→ PROBLEM: Would you write out all of the data exactly as it appears below?

→ STORED DATA:
================================

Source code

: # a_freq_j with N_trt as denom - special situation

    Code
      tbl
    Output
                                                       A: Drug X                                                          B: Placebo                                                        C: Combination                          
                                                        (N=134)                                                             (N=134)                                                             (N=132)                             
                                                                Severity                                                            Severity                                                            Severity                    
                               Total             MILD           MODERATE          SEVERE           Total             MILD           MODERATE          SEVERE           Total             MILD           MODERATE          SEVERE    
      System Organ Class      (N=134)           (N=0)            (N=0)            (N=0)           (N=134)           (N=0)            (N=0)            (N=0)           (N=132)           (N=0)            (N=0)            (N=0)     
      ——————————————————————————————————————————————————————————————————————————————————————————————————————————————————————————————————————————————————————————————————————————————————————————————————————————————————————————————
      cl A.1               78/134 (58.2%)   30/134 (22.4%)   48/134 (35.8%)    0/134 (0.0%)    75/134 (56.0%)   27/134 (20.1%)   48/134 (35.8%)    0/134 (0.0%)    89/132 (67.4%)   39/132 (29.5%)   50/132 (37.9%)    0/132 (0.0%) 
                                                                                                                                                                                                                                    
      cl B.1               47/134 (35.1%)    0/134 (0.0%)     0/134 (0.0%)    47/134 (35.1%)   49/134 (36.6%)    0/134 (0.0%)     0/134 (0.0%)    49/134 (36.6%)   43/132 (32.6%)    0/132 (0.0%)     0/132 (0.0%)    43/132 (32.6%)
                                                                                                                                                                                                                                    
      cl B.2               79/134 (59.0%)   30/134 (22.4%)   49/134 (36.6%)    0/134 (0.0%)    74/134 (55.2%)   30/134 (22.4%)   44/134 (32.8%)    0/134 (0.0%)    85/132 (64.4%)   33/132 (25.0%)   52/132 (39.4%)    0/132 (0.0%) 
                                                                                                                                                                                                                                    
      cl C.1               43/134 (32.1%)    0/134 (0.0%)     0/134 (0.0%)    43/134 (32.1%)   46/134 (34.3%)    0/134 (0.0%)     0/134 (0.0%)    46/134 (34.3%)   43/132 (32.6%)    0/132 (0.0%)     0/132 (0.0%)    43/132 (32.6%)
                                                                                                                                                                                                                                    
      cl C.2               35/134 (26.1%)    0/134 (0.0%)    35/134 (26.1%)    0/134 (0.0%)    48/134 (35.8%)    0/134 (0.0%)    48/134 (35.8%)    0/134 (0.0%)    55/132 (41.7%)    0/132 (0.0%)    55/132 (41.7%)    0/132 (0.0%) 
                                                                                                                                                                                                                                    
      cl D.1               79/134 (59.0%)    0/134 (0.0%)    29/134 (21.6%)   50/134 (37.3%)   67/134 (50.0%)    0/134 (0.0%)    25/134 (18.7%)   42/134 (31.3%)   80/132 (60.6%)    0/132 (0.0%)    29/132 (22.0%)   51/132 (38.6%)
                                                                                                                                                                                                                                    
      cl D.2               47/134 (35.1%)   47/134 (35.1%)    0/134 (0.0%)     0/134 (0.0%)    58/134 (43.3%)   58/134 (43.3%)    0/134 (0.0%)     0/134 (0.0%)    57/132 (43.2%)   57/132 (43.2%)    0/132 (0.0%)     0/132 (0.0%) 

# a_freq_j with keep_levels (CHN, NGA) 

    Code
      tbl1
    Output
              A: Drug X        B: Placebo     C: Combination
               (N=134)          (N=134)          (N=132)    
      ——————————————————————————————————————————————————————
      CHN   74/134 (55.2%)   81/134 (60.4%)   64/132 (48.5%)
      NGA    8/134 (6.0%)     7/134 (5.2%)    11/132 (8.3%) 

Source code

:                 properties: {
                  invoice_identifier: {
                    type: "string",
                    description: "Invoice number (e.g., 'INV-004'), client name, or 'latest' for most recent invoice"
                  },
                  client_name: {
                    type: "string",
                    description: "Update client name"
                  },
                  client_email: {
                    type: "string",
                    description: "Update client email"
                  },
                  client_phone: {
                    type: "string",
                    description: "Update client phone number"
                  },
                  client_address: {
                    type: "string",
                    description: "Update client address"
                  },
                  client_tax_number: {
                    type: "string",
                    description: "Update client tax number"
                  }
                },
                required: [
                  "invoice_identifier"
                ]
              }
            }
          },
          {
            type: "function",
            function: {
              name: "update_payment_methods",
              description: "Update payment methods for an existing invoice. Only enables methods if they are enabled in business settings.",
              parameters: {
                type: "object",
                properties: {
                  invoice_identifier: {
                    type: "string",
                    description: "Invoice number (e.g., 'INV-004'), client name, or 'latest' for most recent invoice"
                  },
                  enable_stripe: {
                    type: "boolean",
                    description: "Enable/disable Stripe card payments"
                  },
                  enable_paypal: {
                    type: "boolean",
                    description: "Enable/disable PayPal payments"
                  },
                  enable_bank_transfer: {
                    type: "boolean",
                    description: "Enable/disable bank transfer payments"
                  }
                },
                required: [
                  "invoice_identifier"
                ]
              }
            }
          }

================================

→ SOLVED PROBLEM:
Source code

: # a_freq_j with N_trt as denom - special situation

    Code
      tbl
    Output
                                                       A: Drug X                                                          B: Placebo                                                        C: Combination                          
                                                        (N=134)                                                             (N=134)                                                             (N=132)                             
                                                                Severity                                                            Severity                                                            Severity                    
                               Total             MILD           MODERATE          SEVERE           Total             MILD           MODERATE          SEVERE           Total             MILD           MODERATE          SEVERE    
      System Organ Class      (N=134)           (N=0)            (N=0)            (N=0)           (N=134)           (N=0)            (N=0)            (N=0)           (N=132)           (N=0)            (N=0)            (N=0)     
      ——————————————————————————————————————————————————————————————————————————————————————————————————————————————————————————————————————————————————————————————————————————————————————————————————————————————————————————————
      cl A.1               78/134 (58.2%)   30/134 (22.4%)   48/134 (35.8%)    0/134 (0.0%)    75/134 (56.0%)   27/134 (20.1%)   48/134 (35.8%)    0/134 (0.0%)    89/132 (67.4%)   39/132 (29.5%)   50/132 (37.9%)    0/132 (0.0%) 
                                                                                                                                                                                                                                    
      cl B.1               47/134 (35.1%)    0/134 (0.0%)     0/134 (0.0%)    47/134 (35.1%)   49/134 (36.6%)    0/134 (0.0%)     0/134 (0.0%)    49/134 (36.6%)   43/132 (32.6%)    0/132 (0.0%)     0/132 (0.0%)    43/132 (32.6%)
                                                                                                                                                                                                                                    
      cl B.2               79/134 (59.0%)   30/134 (22.4%)   49/134 (36.6%)    0/134 (0.0%)    74/134 (55.2%)   30/134 (22.4%)   44/134 (32.8%)    0/134 (0.0%)    85/132 (64.4%)   33/132 (25.0%)   52/132 (39.4%)    0/132 (0.0%) 
                                                                                                                                                                                                                                    
      cl C.1               43/134 (32.1%)    0/134 (0.0%)     0/134 (0.0%)    43/134 (32.1%)   46/134 (34.3%)    0/134 (0.0%)     0/134 (0.0%)    46/134 (34.3%)   43/132 (32.6%)    0/132 (0.0%)     0/132 (0.0%)    43/132 (32.6%)
                                                                                                                                                                                                                                    
      cl C.2               35/134 (26.1%)    0/134 (0.0%)    35/134 (26.1%)    0/134 (0.0%)    48/134 (35.8%)    0/134 (0.0%)    48/134 (35.8%)    0/134 (0.0%)    55/132 (41.7%)    0/132 (0.0%)    55/132 (41.7%)    0/132 (0.0%) 
                                                                                                                                                                                                                                    
      cl D.1               79/134 (59.0%)    0/134 (0.0%)    29/134 (21.6%)   50/134 (37.3%)   67/134 (50.0%)    0/134 (0.0%)    25/134 (18.7%)   42/134 (31.3%)   80/132 (60.6%)    0/132 (0.0%)    29/132 (22.0%)   51/132 (38.6%)
                                                                                                                                                                                                                                    
      cl D.2               47/134 (35.1%)   47/134 (35.1%)    0/134 (0.0%)     0/134 (0.0%)    58/134 (43.3%)   58/134 (43.3%)    0/134 (0.0%)     0/134 (0.0%)    57/132 (43.2%)   57/132 (43.2%)    0/132 (0.0%)     0/132 (0.0%) 

# a_freq_j with keep_levels (CHN, NGA) 

    Code
      tbl1
    Output
              A: Drug X        B: Placebo     C: Combination
               (N=134)          (N=134)          (N=132)    
      ——————————————————————————————————————————————————————
      CHN   74/134 (55.2%)   81/134 (60.4%)   64/132 (48.5%)
      NGA    8/134 (6.0%)     7/134 (5.2%)    11/132 (8.3%) 

Source code

:                 properties: {
                  invoice_identifier: {
                    type: "string",
                    description: "Invoice number (e.g., 'INV-004'), client name, or 'latest' for most recent invoice"
                  },
                  client_name: {
                    type: "string",
                    description: "Update client name"
                  },
                  client_email: {
                    type: "string",
                    description: "Update client email"
                  },
                  client_phone: {
                    type: "string",
                    description: "Update client phone number"
                  },
                  client_address: {
                    type: "string",
                    description: "Update client address"
                  },
                  client_tax_number: {
                    type: "string",
                    description: "Update client tax number"
                  }
                },
                required: [
                  "invoice_identifier"
                ]
              }
            }
          },
          {
            type: "function",
            function: {
              name: "update_payment_methods",
              description: "Update payment methods for an existing invoice. Only enables methods if they are enabled in business settings.",
              parameters: {
                type: "object",
                properties: {
                  invoice_identifier: {
                    type: "string",
                    description: "Invoice number (e.g., 'INV-004'), client name, or 'latest' for most recent invoice"
                  },
                  enable_stripe: {
                    type: "boolean",
                    description: "Enable/disable Stripe card payments"
                  },
                  enable_paypal: {
                    type: "boolean",
                    description: "Enable/disable PayPal payments"
                  },
                  enable_bank_transfer: {
                    type: "boolean",
                    description: "Enable/disable bank transfer payments"
                  }
                },
                required: [
                  "invoice_identifier"
                ]
              }
            }
          }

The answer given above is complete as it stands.